Is Venus nasty? You bet. Is it special? Well, it's certainly one-of-a-kind.

Saturn's love for geometry

This colorful, high-resolution view of Saturn's hexagon was created using data from NASA's Cassini spacecraft. 
(Image credit: NASA/JPL-Caltech/SSI/Hampton University)

So, Saturn has a hexagon on its north pole. No joke, we have pictures of it and everything. A real, legit geometric shape, staring at us like some sort of cosmic joke.

But it's no joke, just physics. The north pole of Saturn is dominated by a giant vortex-like hurricane, as winds whip around the planet at hundreds of miles per hour. But as you migrate farther south, the winds fade down to more sedate speeds.
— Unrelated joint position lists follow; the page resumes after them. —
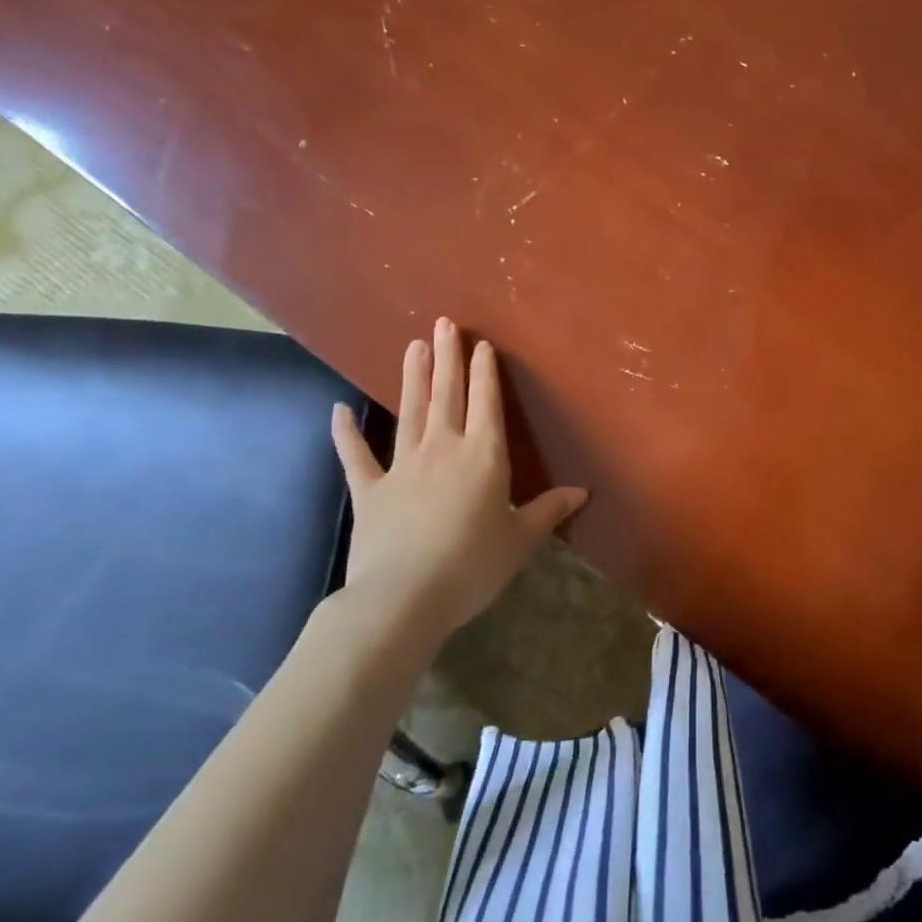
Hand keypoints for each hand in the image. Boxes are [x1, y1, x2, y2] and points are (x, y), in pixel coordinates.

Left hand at [328, 318, 586, 639]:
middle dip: (448, 357)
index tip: (481, 344)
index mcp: (484, 457)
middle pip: (447, 395)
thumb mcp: (520, 540)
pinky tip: (339, 410)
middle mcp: (443, 449)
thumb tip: (582, 492)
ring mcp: (402, 466)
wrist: (404, 598)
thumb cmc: (472, 566)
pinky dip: (347, 433)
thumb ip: (548, 510)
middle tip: (443, 323)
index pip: (487, 403)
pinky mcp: (370, 490)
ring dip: (412, 378)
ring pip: (409, 412)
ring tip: (412, 346)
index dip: (485, 372)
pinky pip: (356, 456)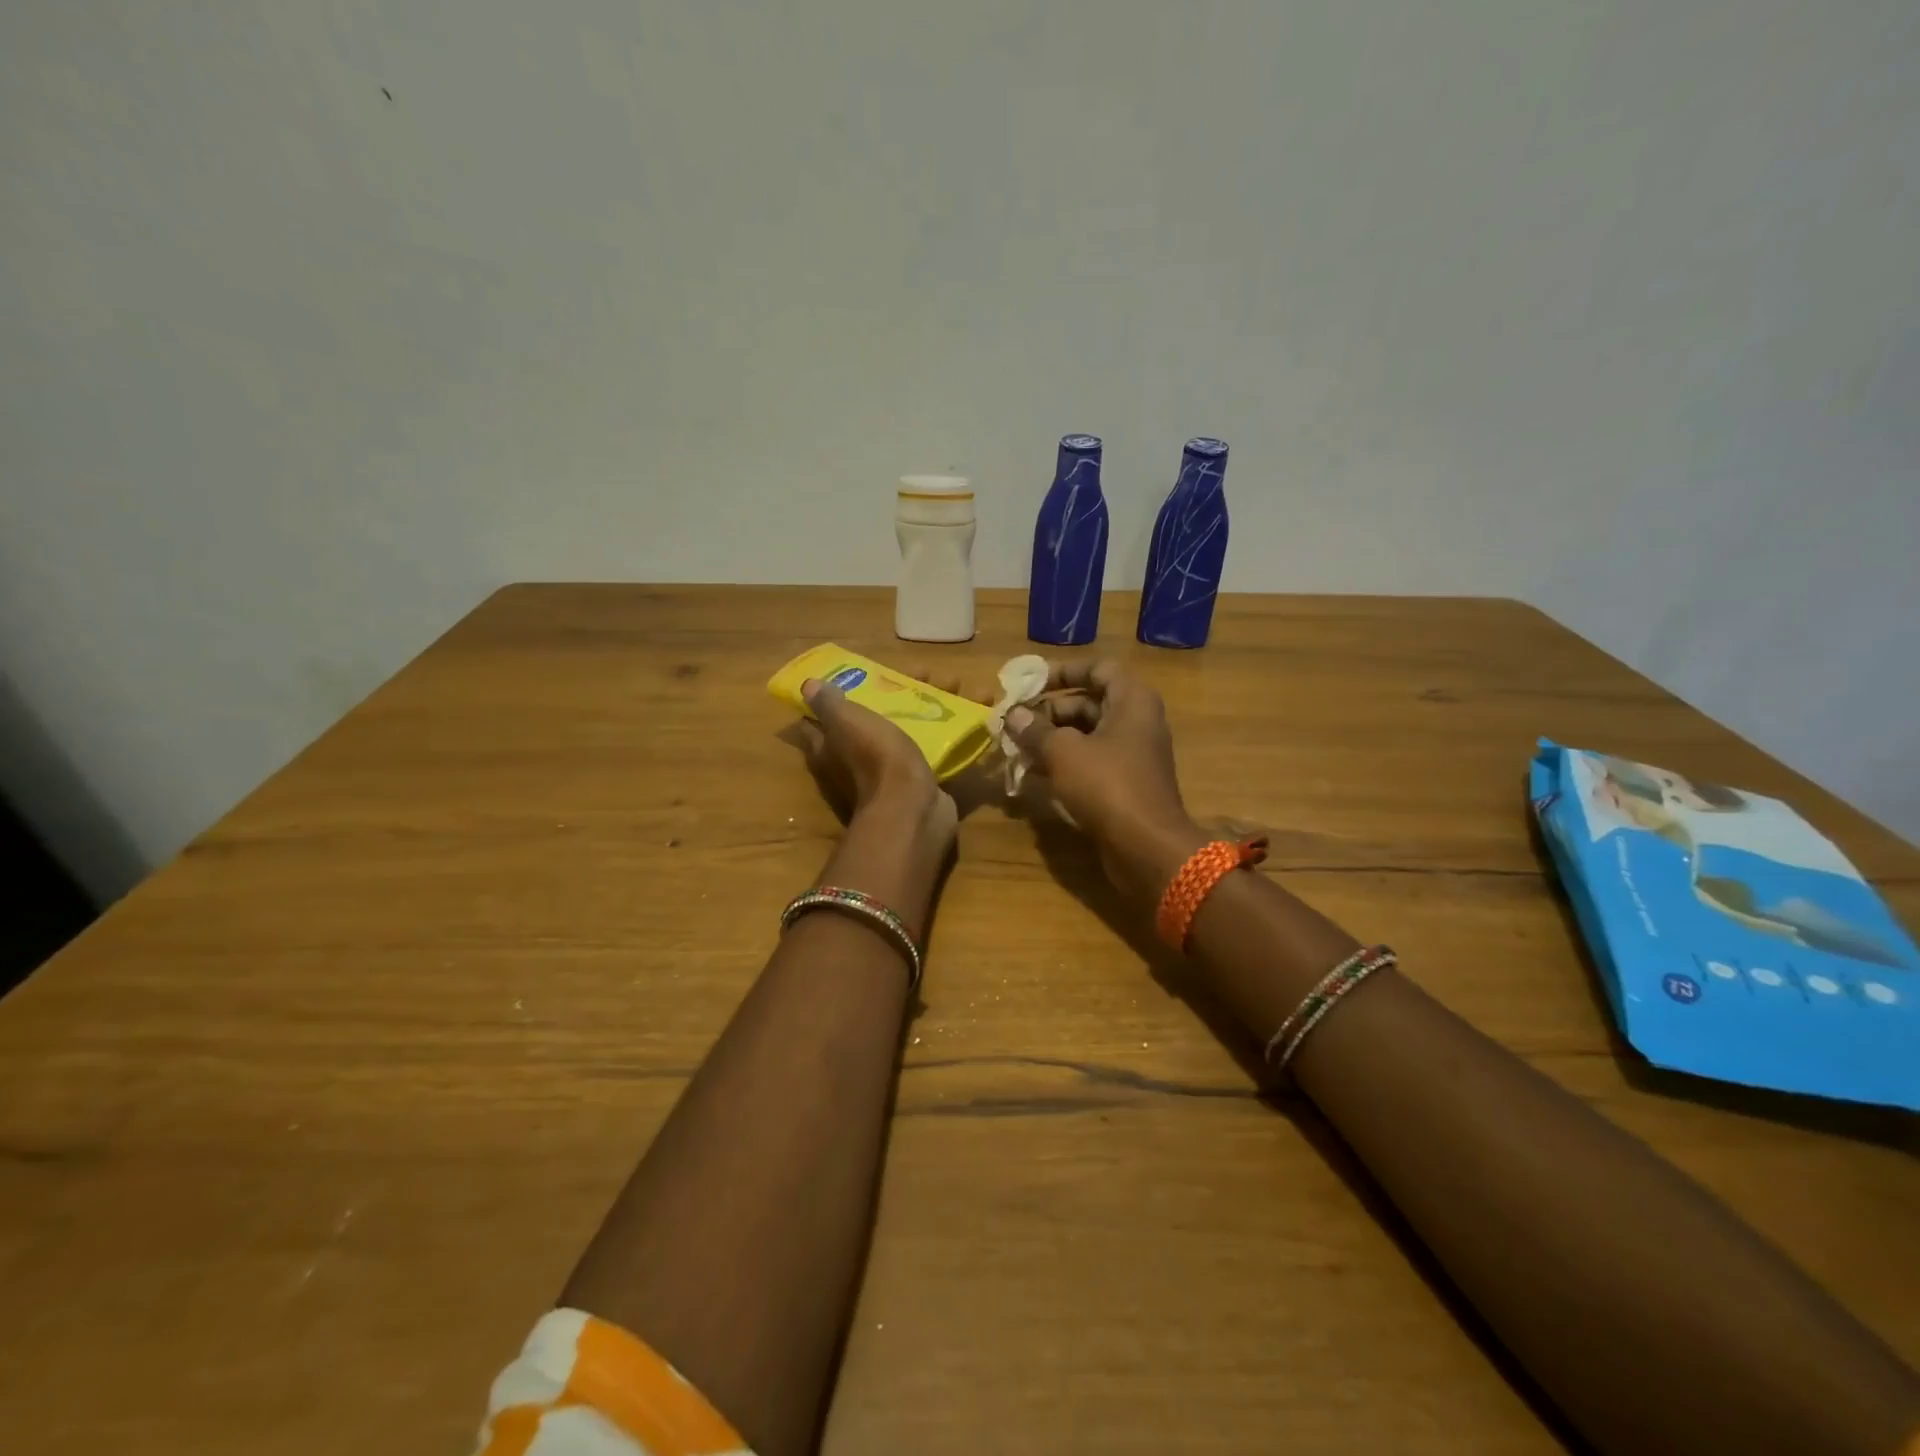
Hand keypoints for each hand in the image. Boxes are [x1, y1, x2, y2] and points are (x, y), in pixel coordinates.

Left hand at [794, 675, 958, 848]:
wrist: (911, 809)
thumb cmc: (875, 760)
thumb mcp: (847, 723)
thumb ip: (828, 704)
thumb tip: (808, 686)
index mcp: (833, 748)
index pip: (821, 720)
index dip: (833, 696)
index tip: (852, 675)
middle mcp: (856, 762)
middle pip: (875, 720)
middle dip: (897, 693)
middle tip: (922, 672)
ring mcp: (891, 775)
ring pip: (910, 731)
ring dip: (932, 707)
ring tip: (957, 683)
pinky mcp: (921, 782)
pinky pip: (937, 748)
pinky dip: (956, 731)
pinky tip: (975, 710)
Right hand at [1005, 661, 1203, 894]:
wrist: (1147, 847)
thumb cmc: (1108, 785)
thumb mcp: (1064, 752)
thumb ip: (1035, 730)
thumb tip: (1012, 715)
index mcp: (1132, 700)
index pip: (1098, 669)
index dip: (1063, 672)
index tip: (1030, 683)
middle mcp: (1136, 721)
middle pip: (1089, 702)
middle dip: (1049, 710)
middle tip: (1014, 721)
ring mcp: (1132, 754)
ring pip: (1087, 735)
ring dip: (1052, 738)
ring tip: (1015, 746)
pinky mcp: (1125, 783)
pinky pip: (1091, 762)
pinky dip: (1064, 762)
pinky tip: (1033, 772)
At a particular latitude, those winds become unstable, as faster-moving winds rub against their slower-moving cousins. The turbulent motion creates smaller, semi-permanent hurricanes, strung like beads on a necklace in Saturn's northern hemisphere. These hurricanes shape and sculpt the jet stream above them, forcing the winds to take on a distinctly six-sided appearance.
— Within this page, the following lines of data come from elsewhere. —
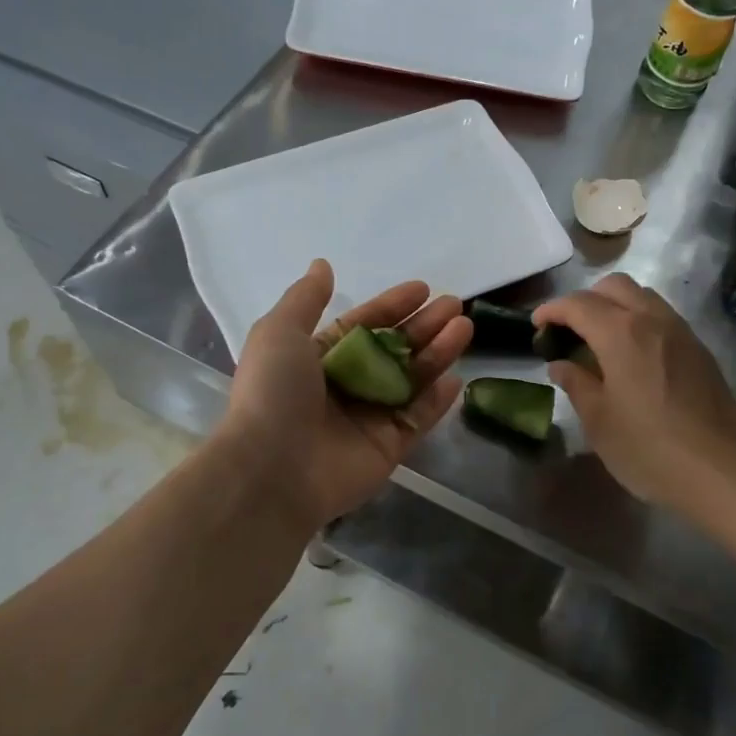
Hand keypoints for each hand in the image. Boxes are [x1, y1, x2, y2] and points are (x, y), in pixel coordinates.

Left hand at [218, 260, 471, 529]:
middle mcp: (345, 386)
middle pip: (393, 350)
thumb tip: (322, 265)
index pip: (362, 326)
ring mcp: (368, 418)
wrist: (271, 470)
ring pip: (411, 380)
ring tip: (464, 328)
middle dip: (424, 326)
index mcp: (318, 359)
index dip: (391, 306)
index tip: (422, 289)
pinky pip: (418, 419)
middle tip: (456, 306)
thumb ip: (305, 299)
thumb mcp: (279, 332)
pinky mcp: (387, 449)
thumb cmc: (273, 393)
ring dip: (438, 353)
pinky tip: (456, 377)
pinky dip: (437, 400)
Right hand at [534, 274, 735, 515]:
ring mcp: (681, 332)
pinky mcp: (699, 349)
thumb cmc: (651, 449)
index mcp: (621, 333)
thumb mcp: (600, 422)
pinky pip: (661, 316)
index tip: (536, 326)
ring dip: (614, 306)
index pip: (578, 304)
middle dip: (585, 300)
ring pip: (642, 296)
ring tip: (598, 340)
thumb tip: (561, 365)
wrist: (726, 471)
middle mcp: (652, 319)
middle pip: (613, 286)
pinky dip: (638, 320)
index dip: (552, 310)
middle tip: (568, 331)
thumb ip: (577, 385)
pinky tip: (631, 356)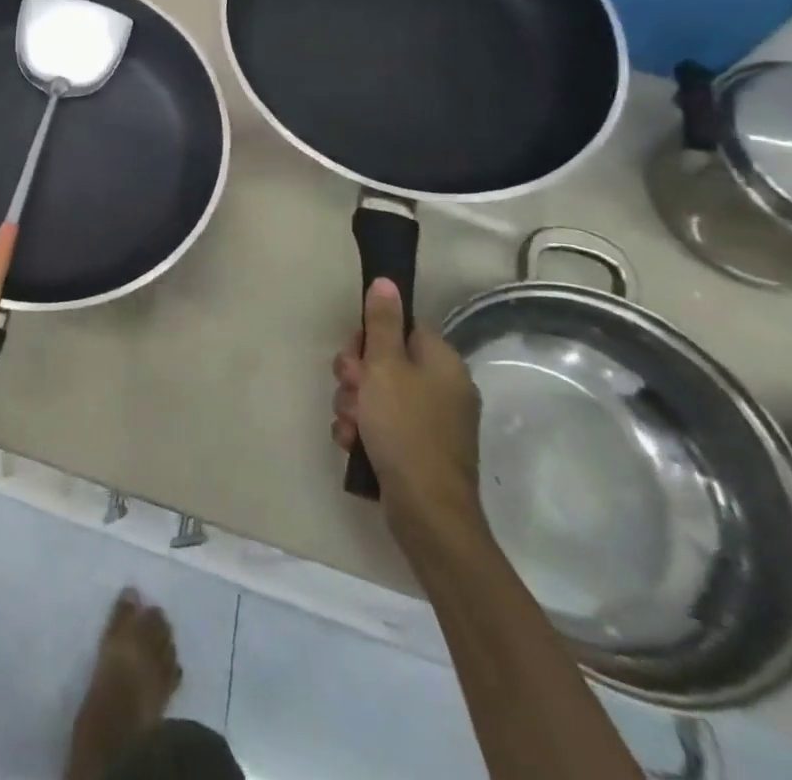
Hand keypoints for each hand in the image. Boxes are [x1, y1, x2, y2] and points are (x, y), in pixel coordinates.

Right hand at [330, 279, 484, 545]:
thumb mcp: (385, 367)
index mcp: (442, 363)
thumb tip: (386, 281)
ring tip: (349, 422)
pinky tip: (352, 441)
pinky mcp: (417, 449)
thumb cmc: (405, 428)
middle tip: (349, 387)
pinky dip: (362, 429)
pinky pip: (380, 424)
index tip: (356, 354)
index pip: (402, 327)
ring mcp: (431, 421)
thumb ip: (382, 323)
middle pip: (385, 360)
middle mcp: (442, 388)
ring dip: (353, 404)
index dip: (371, 336)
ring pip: (376, 394)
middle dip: (355, 374)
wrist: (427, 511)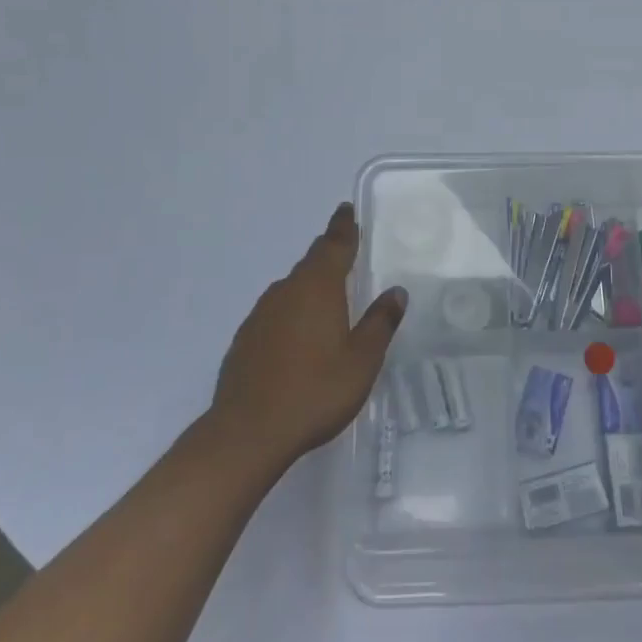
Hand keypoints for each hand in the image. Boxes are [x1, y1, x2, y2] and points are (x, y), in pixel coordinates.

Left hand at [211, 203, 405, 468]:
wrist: (248, 432)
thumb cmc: (315, 391)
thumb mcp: (362, 360)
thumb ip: (380, 322)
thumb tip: (396, 291)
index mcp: (318, 288)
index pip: (334, 245)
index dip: (343, 227)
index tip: (345, 209)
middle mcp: (286, 292)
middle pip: (310, 264)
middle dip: (328, 255)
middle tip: (345, 253)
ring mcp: (260, 315)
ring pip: (290, 289)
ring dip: (309, 286)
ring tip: (327, 299)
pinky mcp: (245, 339)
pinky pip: (275, 313)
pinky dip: (291, 314)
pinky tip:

So, if you're a fan of geometry, there's no better planet than Saturn. Nobody else in our solar system sports such an arrangement of storms, making the ringed world an absolute standout.
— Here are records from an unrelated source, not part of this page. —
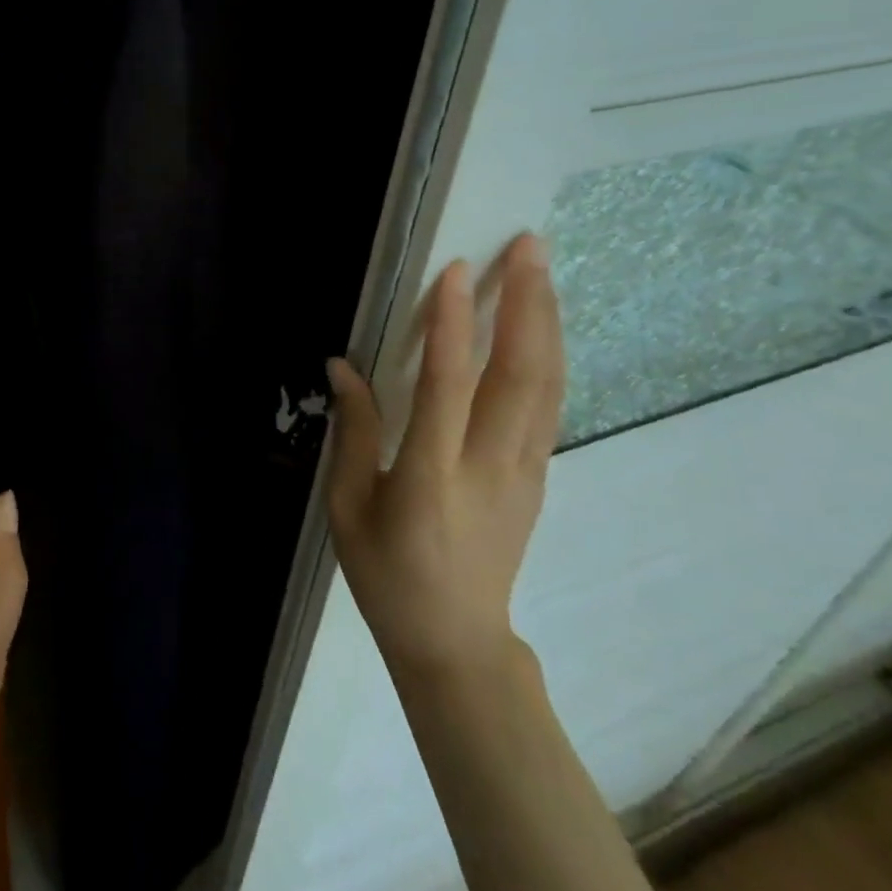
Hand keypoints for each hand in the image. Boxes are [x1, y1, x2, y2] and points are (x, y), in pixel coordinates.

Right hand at [327, 233, 564, 682]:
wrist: (456, 644)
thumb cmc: (387, 575)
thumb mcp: (347, 508)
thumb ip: (352, 432)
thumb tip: (342, 364)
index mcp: (431, 478)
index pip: (448, 389)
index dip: (452, 327)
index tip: (454, 271)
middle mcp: (489, 468)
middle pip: (519, 376)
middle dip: (526, 305)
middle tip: (528, 247)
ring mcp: (524, 473)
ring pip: (546, 386)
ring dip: (547, 322)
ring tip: (542, 270)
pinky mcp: (537, 478)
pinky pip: (547, 406)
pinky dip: (549, 357)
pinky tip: (543, 325)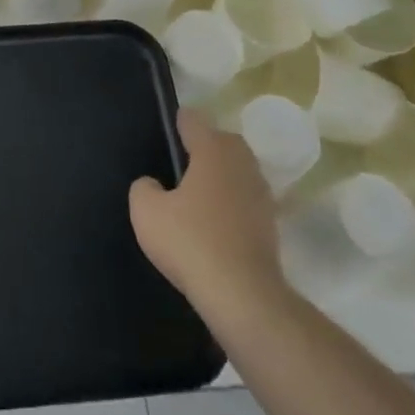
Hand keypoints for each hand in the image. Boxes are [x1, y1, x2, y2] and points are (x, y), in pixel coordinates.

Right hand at [130, 113, 287, 324]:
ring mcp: (261, 193)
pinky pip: (246, 199)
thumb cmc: (191, 242)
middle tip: (179, 164)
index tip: (165, 133)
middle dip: (204, 146)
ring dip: (221, 176)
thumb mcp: (146, 212)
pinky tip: (213, 222)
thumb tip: (153, 185)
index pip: (194, 120)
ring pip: (238, 170)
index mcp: (213, 150)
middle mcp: (242, 163)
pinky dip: (232, 203)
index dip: (177, 122)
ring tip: (196, 194)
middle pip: (223, 141)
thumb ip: (144, 188)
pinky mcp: (271, 223)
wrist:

https://youtu.be/bFVa_iVXvN8

A surprise from Titan

The hexagon isn't the only surprise to be found in the Saturnian system. Saturn's largest moon, Titan, is shrouded in dense, impenetrable fog.

And that fog hides a wonderful secret.

Titan's atmosphere is thick —by far, the thickest of any moon in the solar system, and even 50% thicker than the Earth's atmosphere. It's mostly nitrogen (just like the air of Earth) but also has a fair bit of methane and ethane. That gives Titan its characteristic yellow, ugly hue. And just above the surface, the methane bonds with hydrogen, sprinkling a few clouds in the smog.

https://youtu.be/5ivkzvXolwU

And sometimes that methane forms droplets and falls to the ground, where it pools and collects to create streams, rivers, lakes, and even oceans of methane. And if it gets a little toasty, some of that methane evaporates back into the atmosphere, starting the cycle anew.

A complete cycle, akin to the water cycle on Earth, but at a temperature a few hundred degrees below zero. And with methane.

Besides the Earth itself, Titan is the only world in the solar system to boast liquids on its surface. Methane seas. Methane rain. A landscape dominated by liquid hydrocarbons. Life as we know it requires water, but it's not impossible for some form of life to arise in this methane oasis at the edge of the solar system.

And any place that could potentially host life is most certainly special.